Material for this task:
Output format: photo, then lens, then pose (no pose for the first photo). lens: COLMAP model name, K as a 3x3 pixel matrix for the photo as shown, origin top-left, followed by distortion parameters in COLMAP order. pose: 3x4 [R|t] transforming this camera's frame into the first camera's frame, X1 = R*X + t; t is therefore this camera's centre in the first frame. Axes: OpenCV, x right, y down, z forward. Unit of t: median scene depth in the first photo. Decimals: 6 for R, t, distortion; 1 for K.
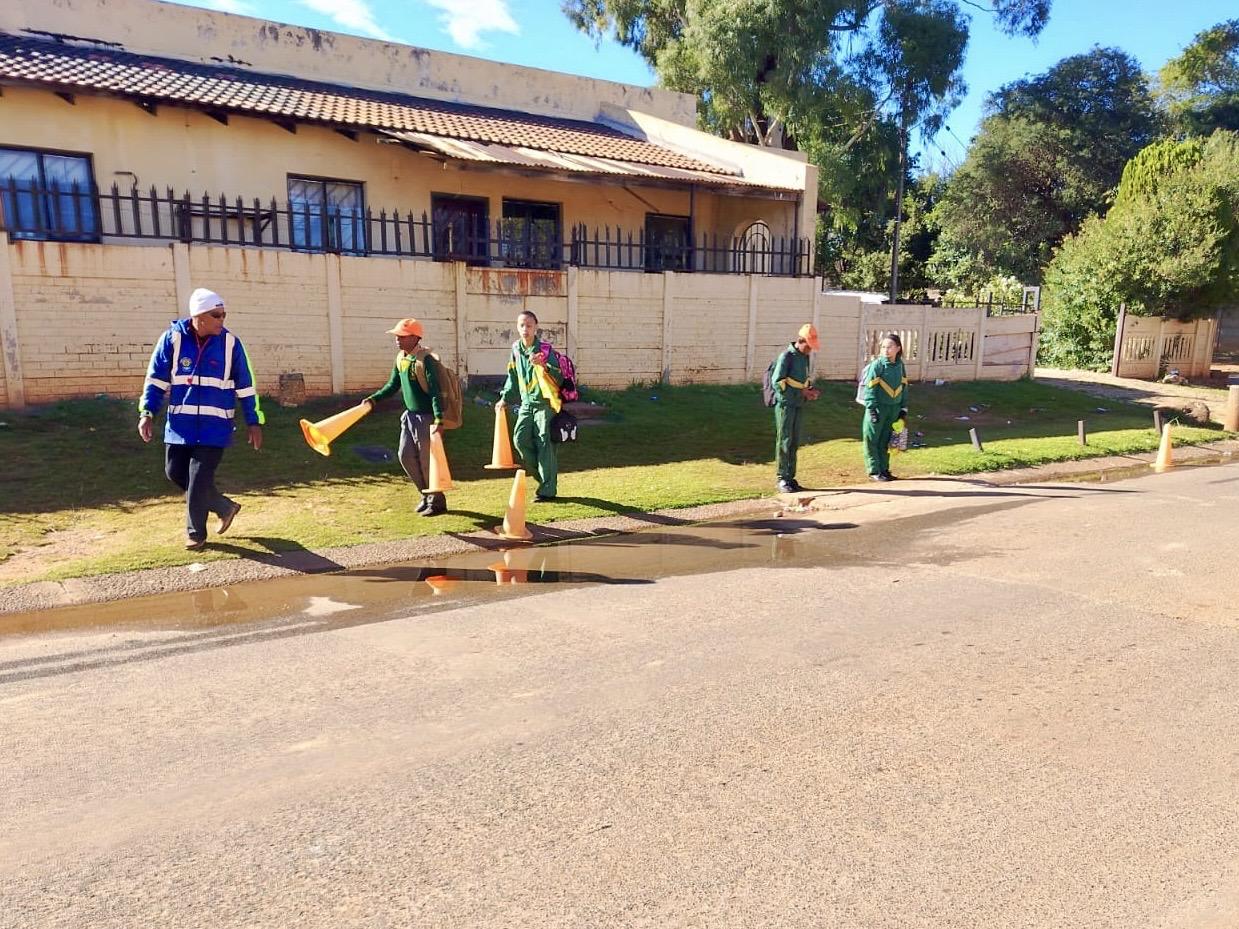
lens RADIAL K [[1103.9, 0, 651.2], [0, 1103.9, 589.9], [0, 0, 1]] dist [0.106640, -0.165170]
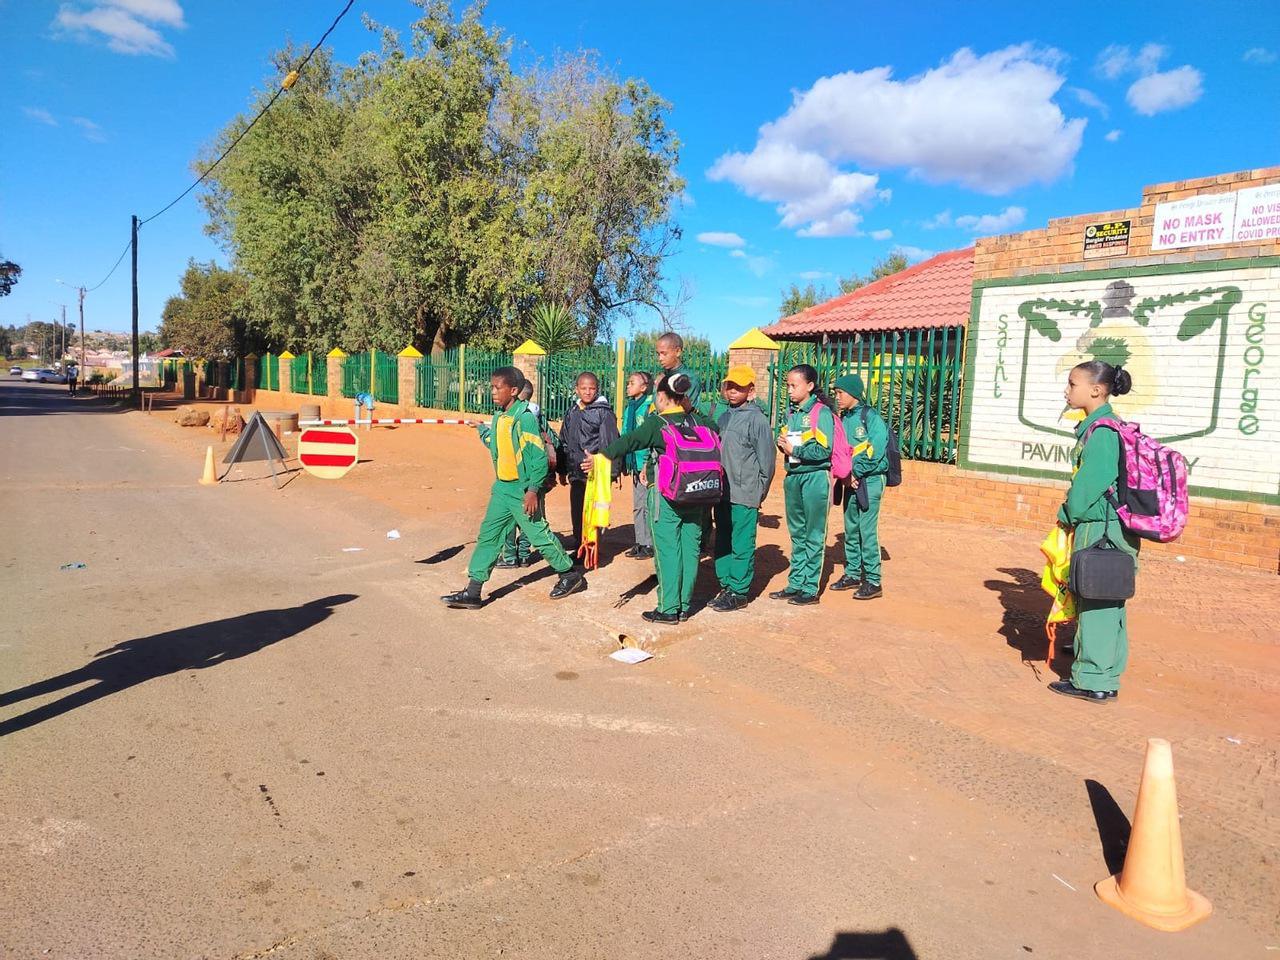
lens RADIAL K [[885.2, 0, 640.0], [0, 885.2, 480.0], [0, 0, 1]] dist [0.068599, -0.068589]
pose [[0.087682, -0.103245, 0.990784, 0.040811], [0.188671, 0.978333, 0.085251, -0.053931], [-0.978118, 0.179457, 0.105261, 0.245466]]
--
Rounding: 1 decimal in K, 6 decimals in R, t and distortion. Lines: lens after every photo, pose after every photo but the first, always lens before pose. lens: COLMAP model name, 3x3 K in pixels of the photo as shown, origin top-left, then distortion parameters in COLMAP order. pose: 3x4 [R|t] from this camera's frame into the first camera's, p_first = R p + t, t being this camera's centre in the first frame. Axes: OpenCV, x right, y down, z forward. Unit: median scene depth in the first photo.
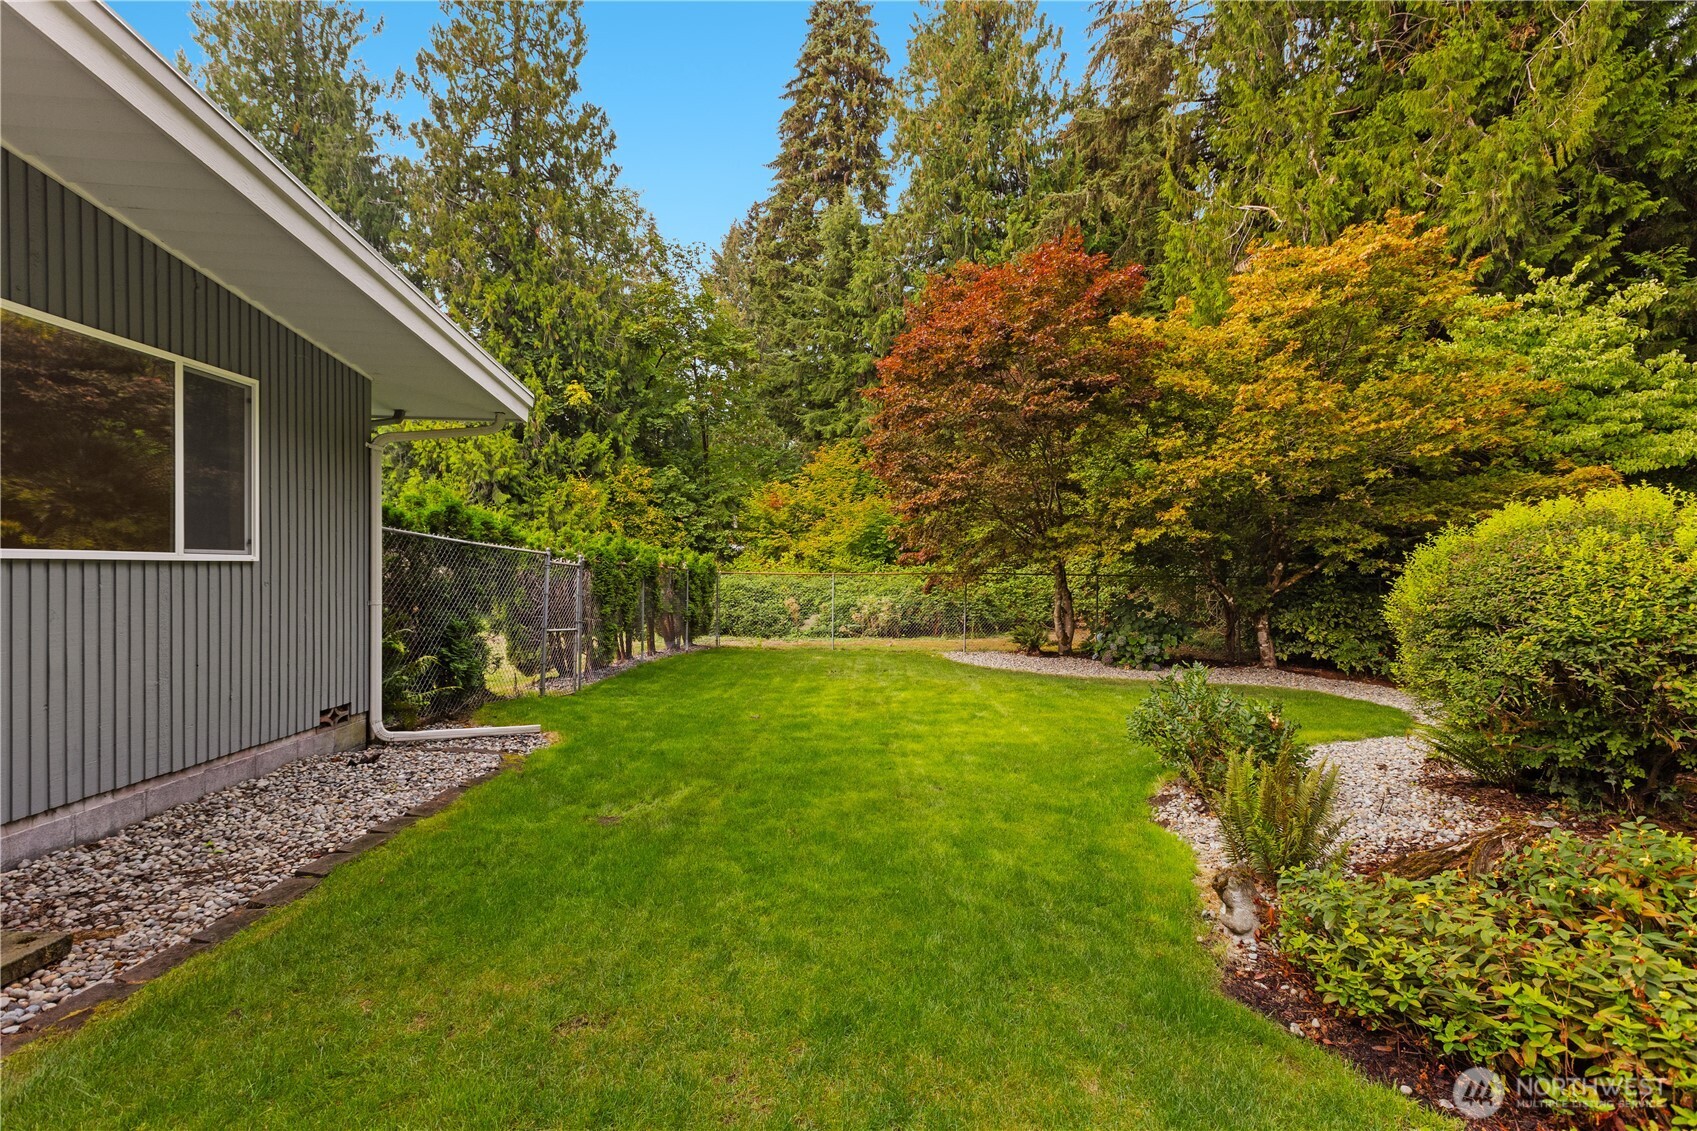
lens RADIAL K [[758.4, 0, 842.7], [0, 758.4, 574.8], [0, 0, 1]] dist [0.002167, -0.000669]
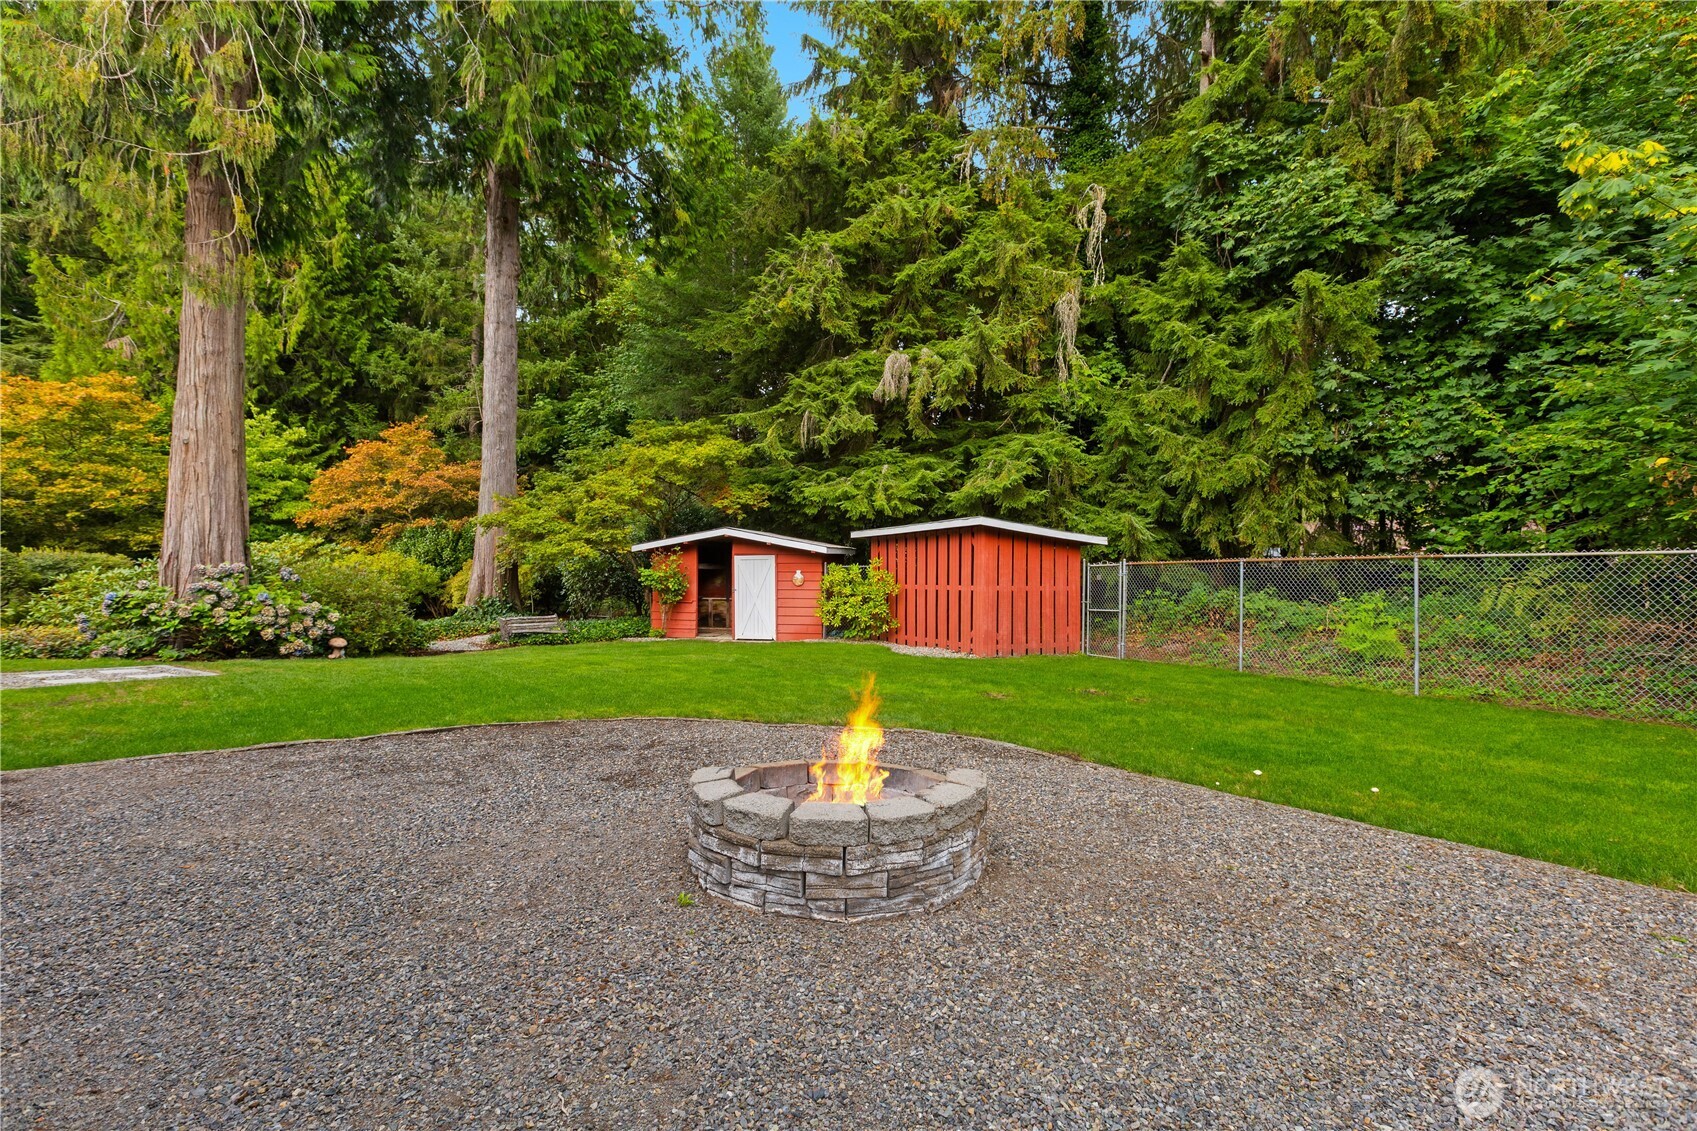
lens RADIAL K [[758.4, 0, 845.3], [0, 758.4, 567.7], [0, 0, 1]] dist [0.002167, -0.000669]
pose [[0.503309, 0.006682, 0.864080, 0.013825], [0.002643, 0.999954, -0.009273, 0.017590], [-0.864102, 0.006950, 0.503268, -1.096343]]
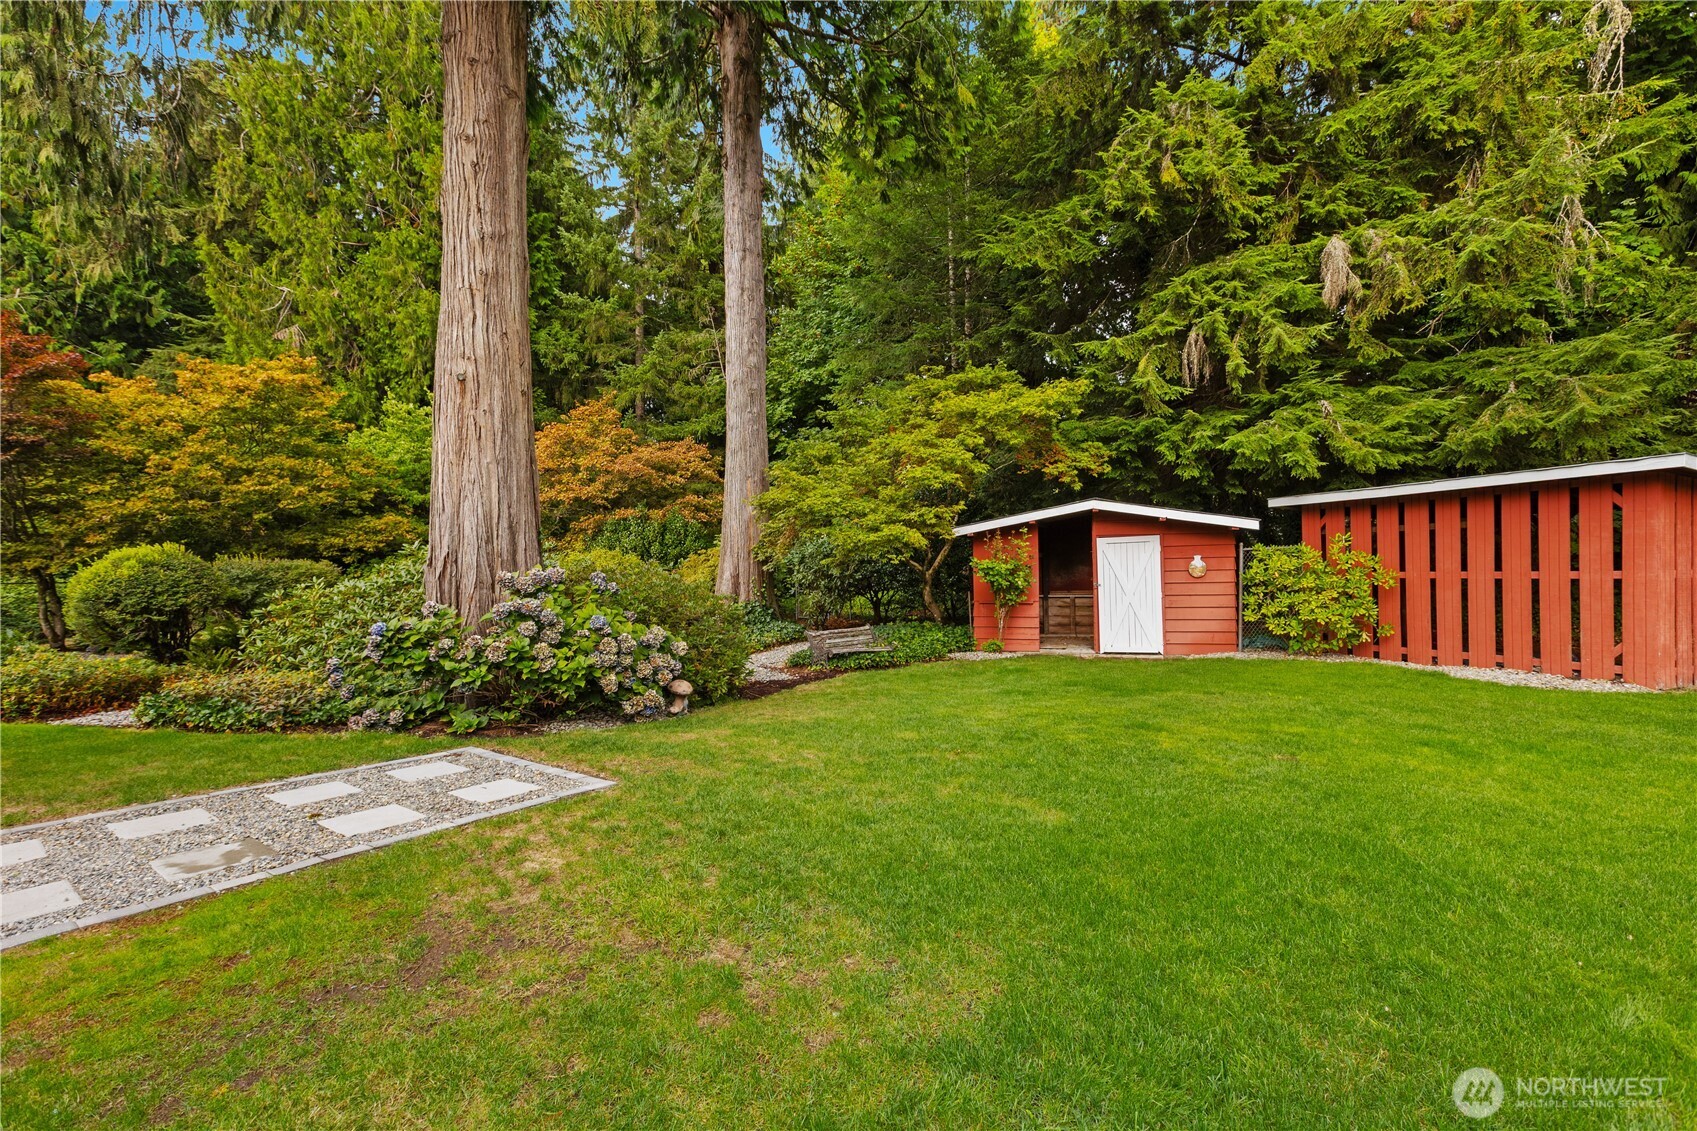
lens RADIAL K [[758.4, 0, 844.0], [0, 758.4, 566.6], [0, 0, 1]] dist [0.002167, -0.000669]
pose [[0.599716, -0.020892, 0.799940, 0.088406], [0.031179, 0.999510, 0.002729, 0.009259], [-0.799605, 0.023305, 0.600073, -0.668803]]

Problem details: Please reproduce the lines of the listing from the line with "Output format: photo, then" to the line with "0.179457, 0.105261, 0.245466]]", both included, leaving out the pictures.

Problem solution:
Output format: photo, then lens, then pose (no pose for the first photo). lens: COLMAP model name, K as a 3x3 pixel matrix for the photo as shown, origin top-left, followed by distortion parameters in COLMAP order. pose: 3x4 [R|t] transforming this camera's frame into the first camera's frame, X1 = R*X + t; t is therefore this camera's centre in the first frame. Axes: OpenCV, x right, y down, z forward. Unit of t: median scene depth in the first photo. Decimals: 6 for R, t, distortion; 1 for K.
lens RADIAL K [[1103.9, 0, 651.2], [0, 1103.9, 589.9], [0, 0, 1]] dist [0.106640, -0.165170]
lens RADIAL K [[885.2, 0, 640.0], [0, 885.2, 480.0], [0, 0, 1]] dist [0.068599, -0.068589]
pose [[0.087682, -0.103245, 0.990784, 0.040811], [0.188671, 0.978333, 0.085251, -0.053931], [-0.978118, 0.179457, 0.105261, 0.245466]]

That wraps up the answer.